Tim fragt zum Beispiel: „Wie sehe ich aus? Muss ich mich rasieren oder umziehen?“ Und ich singe: „Du siehst suuuuper aus!“ Strahle ihn an und tanze um ihn herum. Er verdreht dann gespielt übertrieben die Augen und fragt lieber seinen Assistenten um Rat. 😀

Frust und Streit gab es niemals zwischen uns, wir harmonieren total. Meinungsverschiedenheiten kommen vor, sind aber selten. Wir sprechen darüber, aber wir müssen ja nicht zwingend immer einer Meinung sein. Wir haben auch einen ähnlichen Humor. Es ist eine in jeder Hinsicht sehr erwachsene und harmonische Beziehung.

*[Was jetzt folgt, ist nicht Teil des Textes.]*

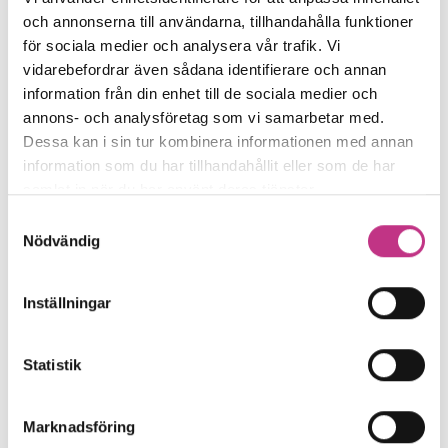
och annonserna till användarna, tillhandahålla funktioner
för sociala medier och analysera vår trafik. Vi
vidarebefordrar även sådana identifierare och annan
information från din enhet till de sociala medier och
Detta innebär märket och industriavtalet
annons- och analysföretag som vi samarbetar med.
Dessa kan i sin tur kombinera informationen med annan
Den 31 mars 2025 ska industrins parter
information som du har tillhandahållit eller som de har
samlat in när du har använt deras tjänster.
ha enats om märket för löneökningar i
Samtyckesval
Sverige och om villkoren i...
Nödvändig
4 MIN LÄSTID : 14 MAR 2025
Inställningar
Statistik
Marknadsföring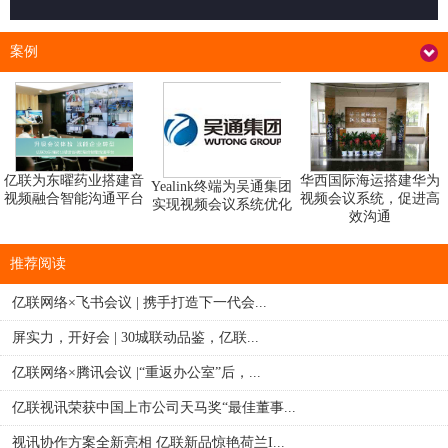
案例
华西国际海运搭建华为
亿联为东曜药业搭建音
Yealink终端为吴通集团
视频会议系统，促进高
视频融合智能沟通平台
实现视频会议系统优化
效沟通
推荐阅读
亿联网络×飞书会议 | 携手打造下一代会...
屏实力，开好会 | 30城联动品鉴，亿联...
亿联网络×腾讯会议 |“重返办公室”后，...
亿联视讯荣获中国上市公司天马奖“最佳董事...
视讯协作方案全新亮相 亿联新品惊艳荷兰I...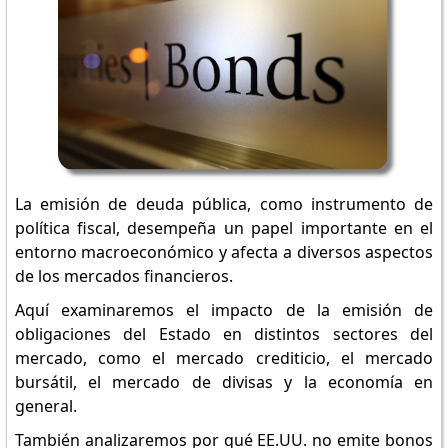
La emisión de deuda pública, como instrumento de
política fiscal, desempeña un papel importante en el
entorno macroeconómico y afecta a diversos aspectos
de los mercados financieros.
Aquí examinaremos el impacto de la emisión de
obligaciones del Estado en distintos sectores del
mercado, como el mercado crediticio, el mercado
bursátil, el mercado de divisas y la economía en
general.
También analizaremos por qué EE.UU. no emite bonos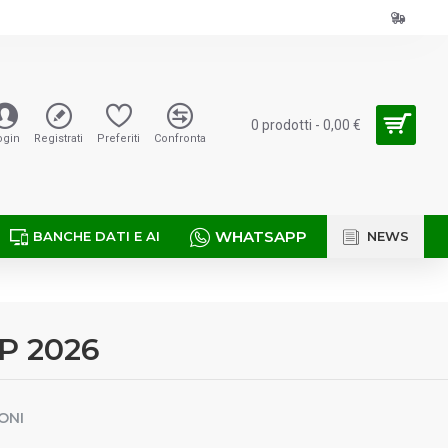
0 prodotti - 0,00 €
ogin
Registrati
Preferiti
Confronta
WHATSAPP
BANCHE DATI E AI
NEWS
OP 2026
ONI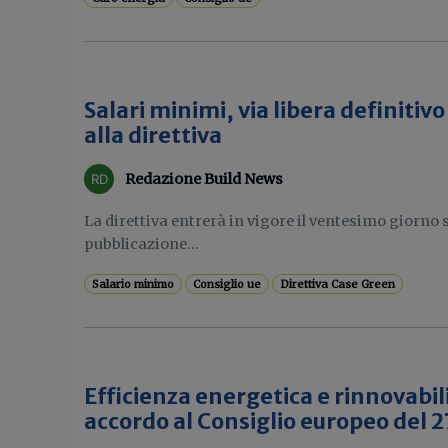
Salari minimi, via libera definitiv
alla direttiva
Redazione Build News
La direttiva entrerà in vigore il ventesimo giorno 
pubblicazione...
Salario minimo
Consiglio ue
Direttiva Case Green
Efficienza energetica e rinnovabil
accordo al Consiglio europeo del 2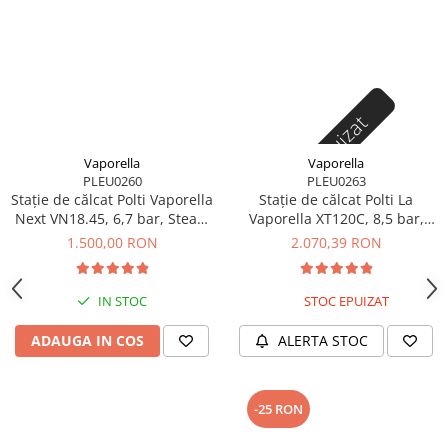
Stoc epuizat
Vaporella
Vaporella
PLEU0260
PLEU0263
Stație de călcat Polti Vaporella
Stație de călcat Polti La
Next VN18.45, 6,7 bar, Steam
Vaporella XT120C, 8,5 bar,
Pulse 430 g
Steam Pulse 600 g
1.500,00 RON
2.070,39 RON
IN STOC
STOC EPUIZAT
ADAUGA IN COS
ALERTA STOC
-25 RON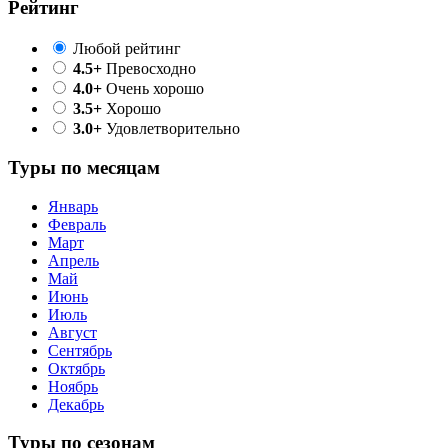
Рейтинг
Любой рейтинг
4.5+
Превосходно
4.0+
Очень хорошо
3.5+
Хорошо
3.0+
Удовлетворительно
Туры по месяцам
Январь
Февраль
Март
Апрель
Май
Июнь
Июль
Август
Сентябрь
Октябрь
Ноябрь
Декабрь
Туры по сезонам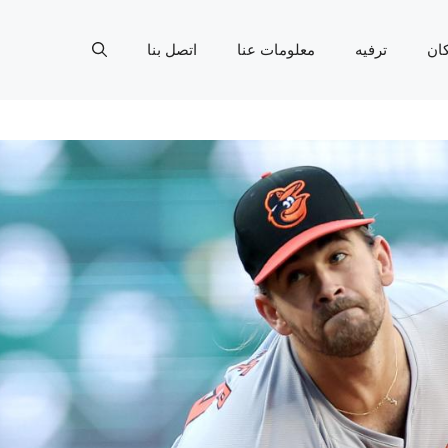
ان
ترفيه
معلومات عنا
اتصل بنا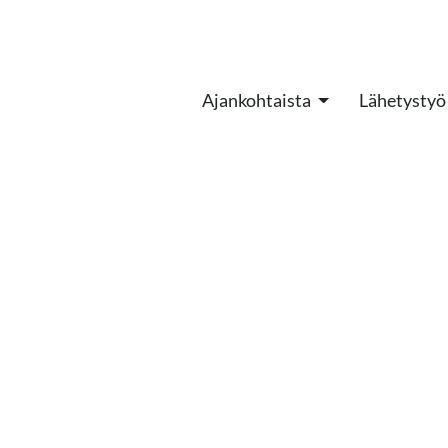
Ajankohtaista
Lähetystyö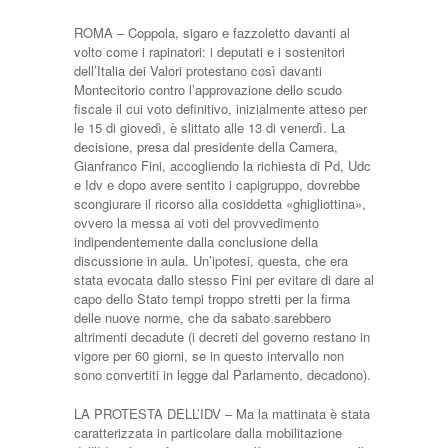
ROMA – Coppola, sigaro e fazzoletto davanti al
volto come i rapinatori: i deputati e i sostenitori
dell’Italia dei Valori protestano così davanti
Montecitorio contro l’approvazione dello scudo
fiscale il cui voto definitivo, inizialmente atteso per
le 15 di giovedì, è slittato alle 13 di venerdì. La
decisione, presa dal presidente della Camera,
Gianfranco Fini, accogliendo la richiesta di Pd, Udc
e Idv e dopo avere sentito i capigruppo, dovrebbe
scongiurare il ricorso alla cosiddetta «ghigliottina»,
ovvero la messa ai voti del provvedimento
indipendentemente dalla conclusione della
discussione in aula. Un’ipotesi, questa, che era
stata evocata dallo stesso Fini per evitare di dare al
capo dello Stato tempi troppo stretti per la firma
delle nuove norme, che da sabato sarebbero
altrimenti decadute (i decreti del governo restano in
vigore per 60 giorni, se in questo intervallo non
sono convertiti in legge dal Parlamento, decadono).
LA PROTESTA DELL’IDV – Ma la mattinata è stata
caratterizzata in particolare dalla mobilitazione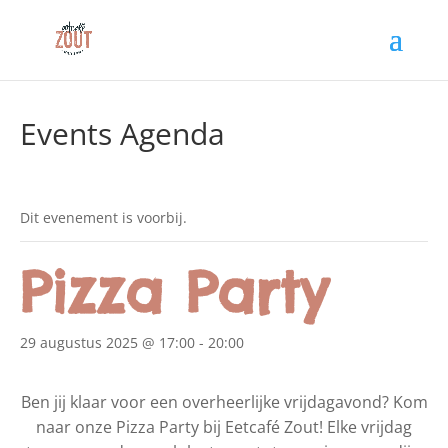
Events Agenda
Dit evenement is voorbij.
Pizza Party
29 augustus 2025 @ 17:00
-
20:00
Ben jij klaar voor een overheerlijke vrijdagavond? Kom
naar onze Pizza Party bij Eetcafé Zout! Elke vrijdag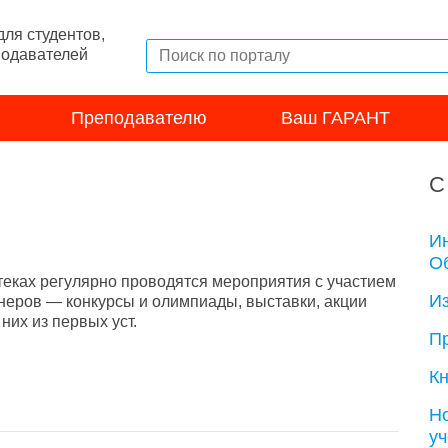
ля студентов,
подавателей
Преподавателю
Ваш ГАРАНТ
С
И
Об
теках регулярно проводятся мероприятия с участием
И
неров — конкурсы и олимпиады, выставки, акции
их из первых уст.
П
Кн
Н
у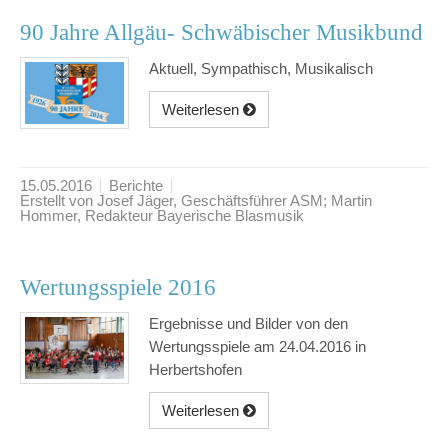
90 Jahre Allgäu- Schwäbischer Musikbund
Aktuell, Sympathisch, Musikalisch
Weiterlesen
15.05.2016
Berichte
Erstellt von Josef Jäger, Geschäftsführer ASM; Martin
Hommer, Redakteur Bayerische Blasmusik
Wertungsspiele 2016
Ergebnisse und Bilder von den
Wertungsspiele am 24.04.2016 in
Herbertshofen
Weiterlesen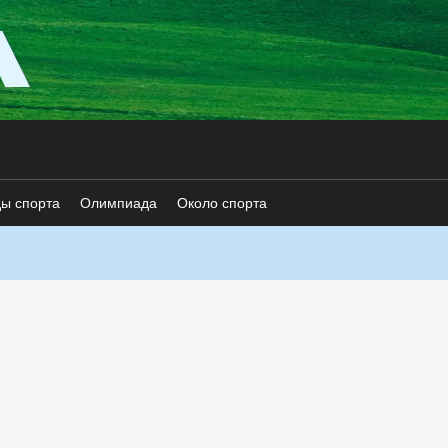
ды спорта
Олимпиада
Около спорта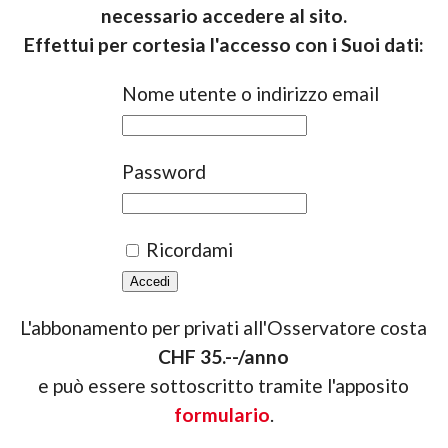
necessario accedere al sito.
Effettui per cortesia l'accesso con i Suoi dati:
Nome utente o indirizzo email
Password
Ricordami
L'abbonamento per privati all'Osservatore costa
CHF 35.--/anno
e può essere sottoscritto tramite l'apposito
formulario
.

Du schreibst, eines der größten Hindernisse für die Liebe ist die deutsche Gesetzgebung in Bezug auf Assistenz. Was würdet ihr euch in dieser Richtung wünschen?

Natürlich wünschen wir uns, dass die Teilhabeleistungen (Assistenzleistungen für Tim) nicht an die Sozialhilfe gekoppelt sind und bald einkommens- und vermögensunabhängig gewährt werden. Tim behauptet jedoch, das dauert bestimmt noch 20 Jahre. Das hätte damals mit dem Arbeitgebermodell genauso lange gedauert.

So bleibt uns, wie vielen anderen auch, keine andere Möglichkeit, als mit der Situation zu leben und irgendwie das Beste daraus zu machen. Wir sind in dieser Hinsicht auch sehr kreativ, beraten auch andere Paare in ähnlicher Situation, aber es ist ein blödes Gefühl, immer tricksen und aufpassen zu müssen.

Tim und ich, wir werden nicht vor Gericht oder in der Öffentlichkeit für eine Änderung der Gesetzgebung kämpfen, aber wir sind froh und dankbar, dass es andere tun. Tim hatte seine Zeit, in der er behindertenpolitisch sehr aktiv war; jetzt möchte er einfach nicht mehr kämpfen. Wir wollen jetzt die Zeit miteinander genießen.

Vielen Dank euch Beiden für das Interview und noch ganz viel Romantik und gemeinsame, schöne Erlebnisse!

Das Buch „Doppelbett mit Liebesbrücke“ gibt es im Buchhandel oder bei Amazon als Kindle-Edition.

(*) Alle Namen und Orte, die im Buch vorkommen, sind geändert.